Une place sociale à prendre et à revendiquer
Notre co-animatrice de la rencontre et nouvellement élue à la vice-présidence aux communications, Marta Teixeira, a posé de bonnes questions pour réfléchir à l’identification sociale de notre corps d’emploi et, également, à notre positionnement comme syndicat. Quel groupe voulons-nous être?
- Un groupe engagé socialement vis-à-vis des causes importantes et, dans cet esprit, des agentes et agents de transformations sociales? Le Syndicat doit continuer à faire valoir un discours porteur d’une plus grande justice sociale, d’une réelle révision des structures favorables à une meilleure répartition de la richesse. La lutte syndicale est aussi une lutte féministe, une lutte environnementale et une lutte anti-raciste.
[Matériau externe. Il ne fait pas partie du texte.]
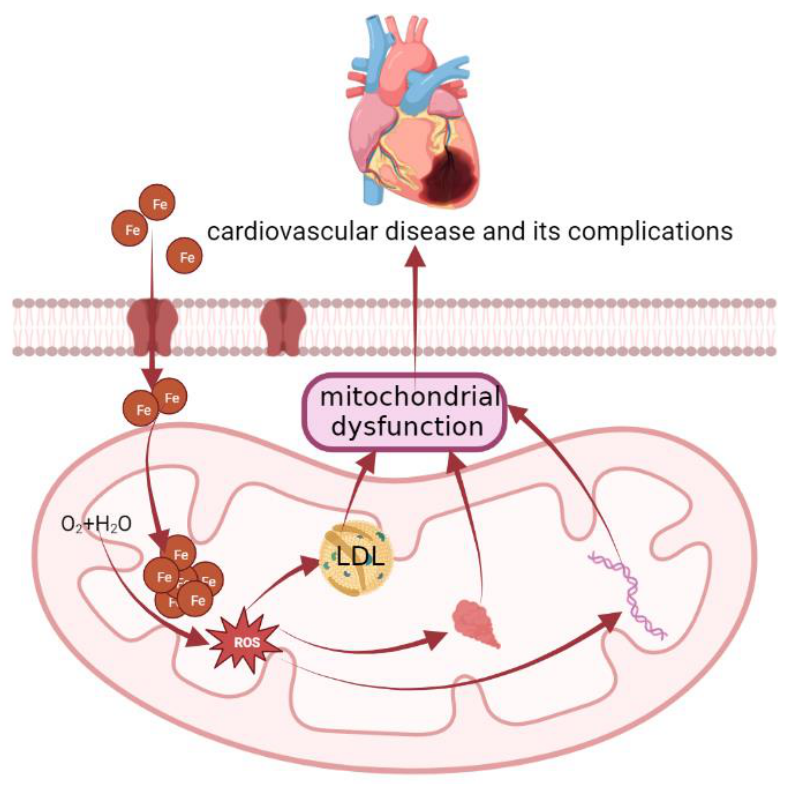
Figure 2. The molecular mechanism of cardiovascular disease. Concerning the mechanisms, the elevation in mitochondrial iron levels that results in heart failure is likely mediated by potential disruption of Fe-S cluster biogenesis and by an ROS-dependent mechanism. Iron is specially involved in the formation of atherosclerosis by catalyzing the generation of ROS, promoting the peroxidation of the lipid and protein parts of lipoproteins, and forming oxidized low-density lipoprotein (LDL). ROS causes mitochondrial damage by attacking mitochondrial DNA and mitochondrial proteins, impairing mitochondrial aerobic metabolism, and mitochondrial dysfunction will also increase the production of ROS, thereby forming a vicious circle, which ultimately manifests as cardiovascular disease and its complications. Meanwhile, oxidized-LDL can induce macrophages to form foam cells and promote the development of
- Un groupe intellectuel et reconnu pour la qualité de ses interventions et des débats auxquels il participe dans les lieux sociaux et les médias ? C’est déjà le cas, mais il faut continuer à intervenir dans les médias et comme spécialistes, en s’identifiant comme chargés de cours experts.
- Un groupe qui contribue, par l’enseignement mais aussi par la recherche, au développement des connaissances? Oui, bien sûr. Si le volet enseignement est bien reconnu, nous devons redoubler d’efforts pour mieux faire reconnaître notre contribution, sous plusieurs formes, à la recherche.
- Un groupe de praticiennes et praticiens réflexifs, c’est-à-dire engagé dans une pratique professionnelle enracinée dans des recherches et des données probantes? Définitivement. Notre rôle de chargés de cours universitaires nous amène à développer des pratiques proches des connaissances scientifiques les plus à jour dans nos domaines spécifiques.
En somme, on pourra convenir que cette discussion fort intéressante nous a rappelé à quel point nous faisons partie d’un groupe important, mais qu’il faut demeurer vigilant pour maintenir notre place et nos gains. La poursuite du développement de notre mouvement dans l’espace social, mais aussi la lutte pour notre reconnaissance et notre intégration durable à l’université, demeurent au centre de nos liens solidaires.